Putin Accuses U.S. of Backing 'Neo-Fascists' and 'Islamic Radicals'


President Vladimir V. Putin of Russia on Friday unleashed perhaps his strongest diatribe against the United States yet, using an international meeting of Russia experts to sell Moscow's view that American meddling has sparked most of the world's recent crises, including those in Ukraine and the Middle East.

Instead of supporting democracy and sovereign states, Mr. Putin said during a three-hour appearance at the conference, the United States supports "dubious" groups ranging from "open neo-fascists to Islamic radicals."

"Why do they support such people," he asked the annual gathering known as the Valdai Club, which met this year in the southern resort town of Sochi. "They do this because they decide to use them as instruments along the way in achieving their goals, but then burn their fingers and recoil."

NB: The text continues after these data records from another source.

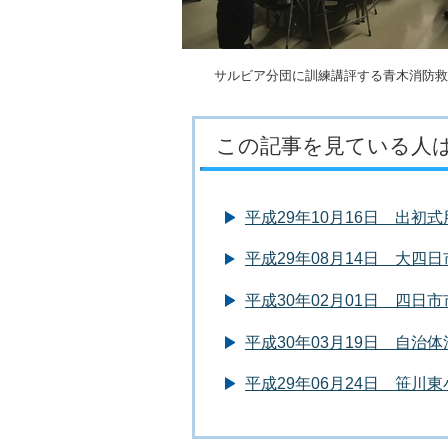
サルビア分団に訓練講評する青木消防救
この記事を見ている人
平成29年10月16日 出初
平成29年08月14日 大
平成30年02月01日 四
平成30年03月19日 自治
平成29年06月24日 笹川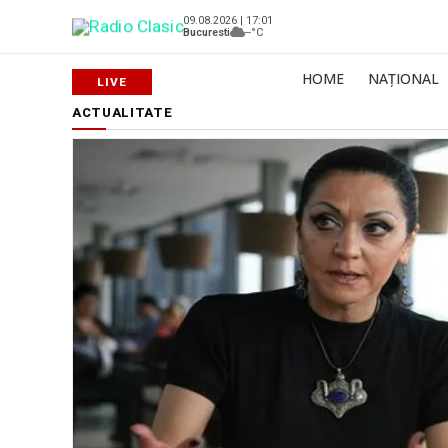
09.08.2026 | 17:01
Bucuresti
--°C
HOME
NAȚIONAL
ACTUALITATE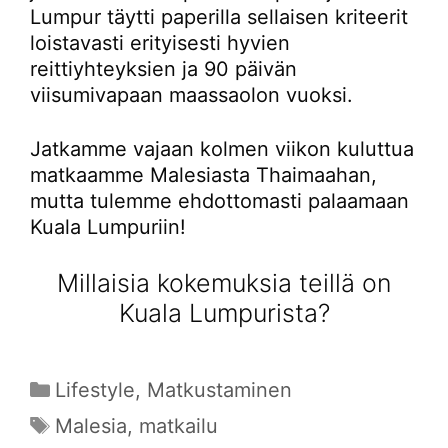
Lumpur täytti paperilla sellaisen kriteerit
loistavasti erityisesti hyvien
reittiyhteyksien ja 90 päivän
viisumivapaan maassaolon vuoksi.
Jatkamme vajaan kolmen viikon kuluttua
matkaamme Malesiasta Thaimaahan,
mutta tulemme ehdottomasti palaamaan
Kuala Lumpuriin!
Millaisia kokemuksia teillä on
Kuala Lumpurista?
Kategoriat
Lifestyle
,
Matkustaminen
Avainsanat
Malesia
,
matkailu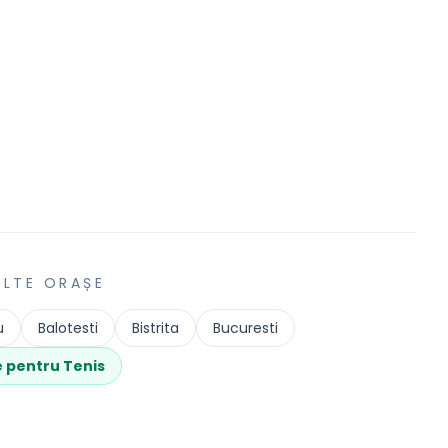
ALTE ORAȘE
u
Balotesti
Bistrita
Bucuresti
e pentru
Tenis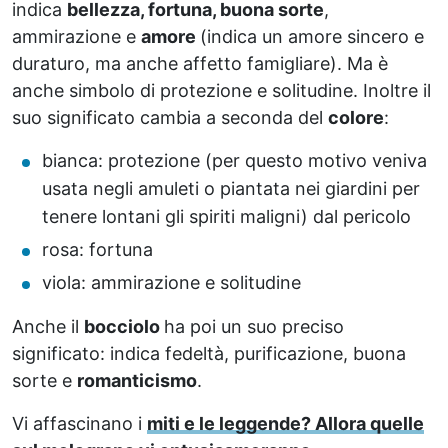
indica
bellezza, fortuna, buona sorte
,
ammirazione e
amore
(indica un amore sincero e
duraturo, ma anche affetto famigliare). Ma è
anche simbolo di protezione e solitudine. Inoltre il
suo significato cambia a seconda del
colore
:
bianca: protezione (per questo motivo veniva
usata negli amuleti o piantata nei giardini per
tenere lontani gli spiriti maligni) dal pericolo
rosa: fortuna
viola: ammirazione e solitudine
Anche il
bocciolo
ha poi un suo preciso
significato: indica fedeltà, purificazione, buona
sorte e
romanticismo
.
Vi affascinano i
miti e le leggende? Allora quelle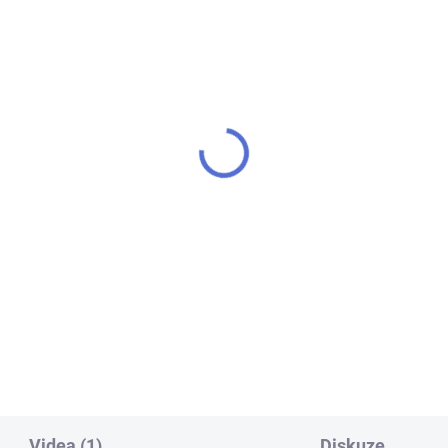
- sjednocení vložky
VA FPS
0 Kč
Do košíku
te-li mít pouze jeden klíč,
rým odemknete více zámků,
te tyto zámky sjednotit
tejný uzávěr klíče. Přestavba
žek na stejný klíč 1+X
Videa (1)
Diskuze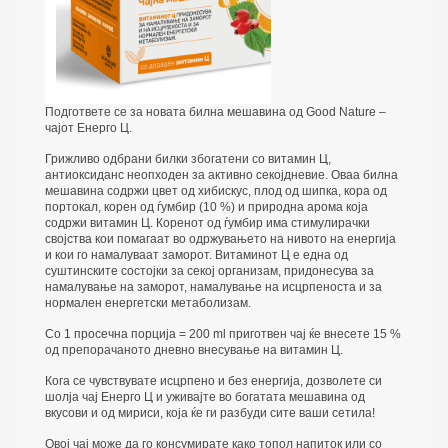
Подгответе се за новата билна мешавина од Good Nature –
чајот Енерго Ц.
Грижливо одбрани билки збогатени со витамин Ц,
антиоксиданс неопходен за активно секојдневие. Оваа билна
мешавина содржи цвет од хибискус, плод од шипка, кора од
портокал, корен од ѓумбир (10 %) и природна арома која
содржи витамин Ц. Коренот од ѓумбир има стимулирачки
својства кои помагаат во одржувањето на нивото на енергија
и кои го намалуваат заморот. Витаминот Ц е една од
суштинските состојки за секој организам, придонесува за
намалување на заморот, намалување на исцрпеноста и за
нормален енергетски метаболизам.
Co 1 просечна порција = 200 ml приготвен чај ќе внесете 15 %
од препорачаното дневно внесување на витамин Ц.
Кога се чувствувате исцрпено и без енергија, дозволете си
шолја чај Енерго Ц и уживајте во богатата мешавина од
вкусови и од мириси, која ќе ги разбуди сите ваши сетила!
Овој чај може да го консумирате како топол напиток или со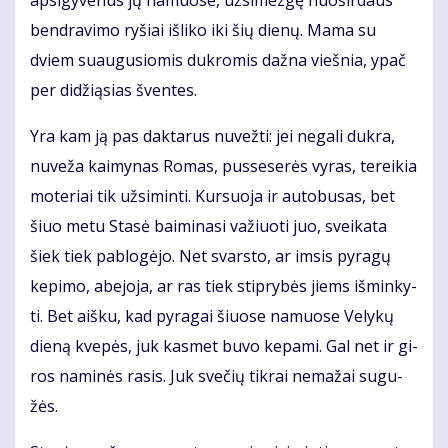
ap­si­gy­ve­nus jų na­muo­se, už­si­mez­gę nuo­šir­daus
ben­dra­vi­mo ry­šiai iš­li­ko iki šių die­nų. Ma­ma su
dviem su­au­gu­sio­mis duk­ro­mis daž­na vieš­nia, ypač
per di­dži­ą­sias šven­tes.
Yra kam ją pas dak­ta­rus nu­vež­ti: jei ne­ga­li duk­ra,
nu­ve­ža kai­my­nas Ro­mas, pus­se­se­rės vy­ras, te­rei­kia
mo­te­riai tik už­si­min­ti. Kur­suo­ja ir au­to­bu­sas, bet
šiuo me­tu Sta­sė bai­mi­na­si va­žiuo­ti juo, svei­ka­ta
šiek tiek pa­blo­gė­jo. Net svars­to, ar im­sis py­ra­gų
ke­pi­mo, abe­jo­ja, ar ras tiek stip­ry­bės jiems iš­min­ky­
ti. Bet aiš­ku, kad py­ra­gai šiuo­se na­muo­se Ve­ly­kų
die­ną kve­pės, juk kas­met bu­vo ke­pa­mi. Gal net ir gi­
ros na­mi­nės ra­sis. Juk sve­čių tik­rai ne­ma­žai su­gu­
žės.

The goal of the United States, he said, was to try to create a unipolar world in which American interests went unchallenged.

Since Russia granted asylum to Edward J. Snowden, the American intelligence contractor, and the crisis in Ukraine, President Obama has increased pressure on the Kremlin, lumping Russia together with Ebola and terrorism as key threats to world stability. Washington has pushed its Western allies for a series of economic sanctions against Russia, resulting in cuts to financing from Western banks and halted oil exploration projects.

"We are at a dangerous point where on both sides, unilateral grievances have thoroughly spilled over into very, very emotional policies toward each other," said Cliff Kupchan, the chairman of the Eurasia Group, a Washington-based risk analysis organization, who was at the meeting.

"I think it is on a new level of acrimony," Mr. Kupchan said of Mr. Putin's speech. "I think this is a genuine message that 'Enough is enough, and I don't like being grouped with Ebola and I don't like these sanctions.' "

Russia is often accused of provoking the crisis in Ukraine by annexing Crimea, and of prolonging the agony in Syria by helping to crush a popular uprising against President Bashar al-Assad, Moscow's last major Arab ally. Some analysts have suggested that Mr. Putin seeks to restore the lost power and influence of the Soviet Union, or even the Russian Empire, in a bid to prolong his own rule.

Mr. Putin, however, specifically denied trying to restore the Russian Empire. He argued Russia was compelled to intervene in Ukraine because that country was in the midst of a "civilized dialogue" over its political future when the West staged a coup to oust the president last February, pushing the country into chaos and civil war.

"We did not start this," he said. "Statements that Russia is trying to reinstate some sort of empire, that it is encroaching on the sovereignty of its neighbors, are groundless."

Mr. Putin also disagreed with remarks by a senior Kremlin aide that Russia could not exist without the president, comments that provoked a mocking reaction on social media and elsewhere.

Vyacheslav V. Volodin, a deputy chief of staff, had told the conference that any attack on Mr. Putin was an attack on Russia. "There is Putin, there is Russia," Mr. Volodin was quoted as saying in the Russian news media during a closed session at Sochi. "No Putin, no Russia."

The president himself rejected the formula, saying in response to a question about it, "Russia will, of course, do without the likes of me."